Over the coming weeks, the Embedded Nuclei will develop localised action plans for their respective institutions. They are supported by an Implementation Roadmap developed by Dr Anne Dijkstra, Assistant Professor of Science Communication, and researcher Mirjam Schuijff, of the University of Twente. As with any institutional change, the Embedded Nuclei will be faced with an array of barriers. Professor Jacqueline Broerse, Director of the Athena Institute at VU University Amsterdam and keynote speaker at the 2017 NUCLEUS Annual Conference, advised the Embedded Nuclei to use a combination of bottom-up and top-down strategies to overcome institutional barriers. She encouraged the Embedded Nuclei to establish a network of RRI advocates within their institutions, who can foster a bottom-up process where RRI is championed on the ground. This should be accompanied, however, by top-down activities such as policy change and the embedment of RRI in the mission statement of the institution. She explained:
‘This, of course, means that the implementation of RRI must go all the way to the institution’s board and leadership. It is important to secure advocates of RRI within the management board. Leadership can support bottom-up initiatives by making RRI visible but must also try to offer incentives to researchers. We cannot force researchers to embrace RRI, they are too autonomous, but we can start the discussions. A combination of bottom-up and top-down initiatives is the best way for success.’
For keynote speaker Dr Michael Gastrow – a Research Specialist in the Education and Skills Development research programme of the Human Sciences Research Council, South Africa – the Embedded Nuclei should also be mindful of the specific local context of their respective countries. He said, ‘From our experience in South Africa, one important thing to grapple with is the local context because each country will have different social drivers and dynamics’. The NUCLEUS Cultural Adaptation Report presents two case studies of RRI in South Africa and China. It highlights the unique challenges and barriers these countries face, as well as exploring approaches to RRI from a non-European perspective. The localised action plans will allow each Embedded Nuclei to tailor the implementation of RRI to the context and demands of their respective countries.

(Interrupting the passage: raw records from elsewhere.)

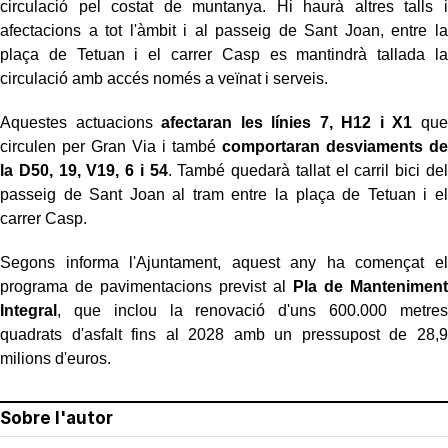
circulació pel costat de muntanya. Hi haurà altres talls i
afectacions a tot l'àmbit i al passeig de Sant Joan, entre la
plaça de Tetuan i el carrer Casp es mantindrà tallada la
circulació amb accés només a veïnat i serveis.
Aquestes actuacions
afectaran les línies 7, H12 i X1
que
circulen per Gran Via i també
comportaran desviaments de
la D50, 19, V19, 6 i 54
. També quedarà tallat el carril bici del
passeig de Sant Joan al tram entre la plaça de Tetuan i el
carrer Casp.
Segons informa l'Ajuntament, aquest any ha començat el
programa de pavimentacions previst al
Pla de Manteniment
Integral
, que inclou la renovació d'uns 600.000 metres
quadrats d'asfalt fins al 2028 amb un pressupost de 28,9
milions d'euros.
Sobre l'autor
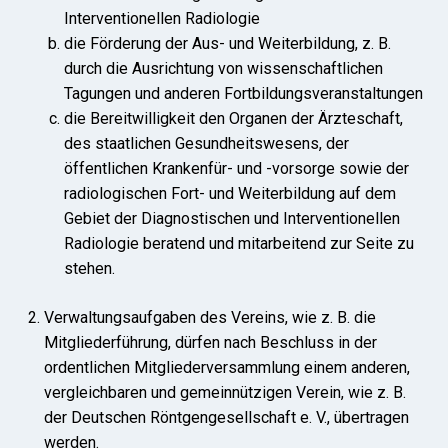
Interventionellen Radiologie
die Förderung der Aus- und Weiterbildung, z. B.
durch die Ausrichtung von wissenschaftlichen
Tagungen und anderen Fortbildungsveranstaltungen
die Bereitwilligkeit den Organen der Ärzteschaft,
des staatlichen Gesundheitswesens, der
öffentlichen Krankenfür- und -vorsorge sowie der
radiologischen Fort- und Weiterbildung auf dem
Gebiet der Diagnostischen und Interventionellen
Radiologie beratend und mitarbeitend zur Seite zu
stehen.
Verwaltungsaufgaben des Vereins, wie z. B. die
Mitgliederführung, dürfen nach Beschluss in der
ordentlichen Mitgliederversammlung einem anderen,
vergleichbaren und gemeinnützigen Verein, wie z. B.
der Deutschen Röntgengesellschaft e. V., übertragen
werden.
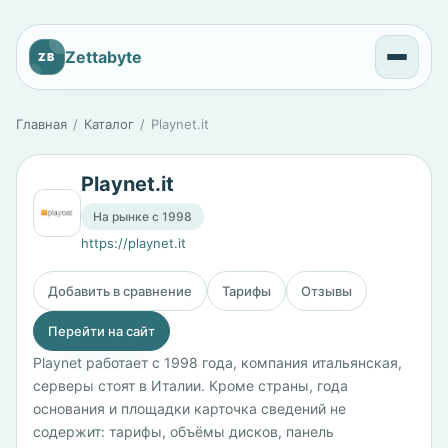
Zettabyte
ZB
Главная
Каталог
Playnet.it
Playnet.it
На рынке с 1998
https://playnet.it
Добавить в сравнение
Тарифы
Отзывы
Перейти на сайт
Playnet работает с 1998 года, компания итальянская,
серверы стоят в Италии. Кроме страны, года
основания и площадки карточка сведений не
содержит: тарифы, объёмы дисков, панель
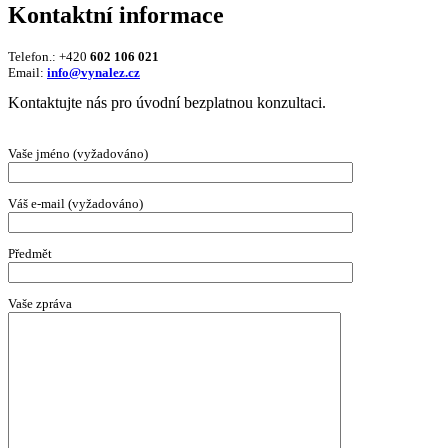
Kontaktní informace
Telefon.: +420
602 106 021
Email:
info@vynalez.cz
Kontaktujte nás pro úvodní bezplatnou konzultaci.
Vaše jméno (vyžadováno)
Váš e-mail (vyžadováno)
Předmět
Vaše zpráva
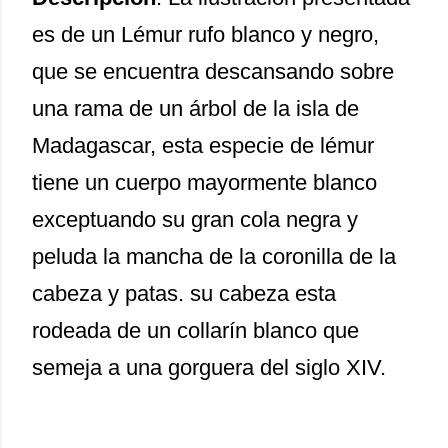
es de un Lémur rufo blanco y negro,
que se encuentra descansando sobre
una rama de un árbol de la isla de
Madagascar, esta especie de lémur
tiene un cuerpo mayormente blanco
exceptuando su gran cola negra y
peluda la mancha de la coronilla de la
cabeza y patas. su cabeza esta
rodeada de un collarín blanco que
semeja a una gorguera del siglo XIV.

Perhaps of most importance, however, is learning from what we already know. Martin Bergmann – a researcher on H2020 RRI project “ORION” – advised the Embedded Nuclei to ‘Pay attention to the research that has been done before. There are a lot of studies and knowledge already out there that can help the Embedded Nuclei with the implementation process’. The Embedded Nuclei will benefit from a wealth of knowledge already produced by the NUCLEUS project and other previous studies into RRI. They enter the implementation phase well equipped to face the challenges ahead and we are confident that a set of fruitful recommendations will be fashioned over the course of the next two years which will secure the legacy of NUCLEUS for years to come.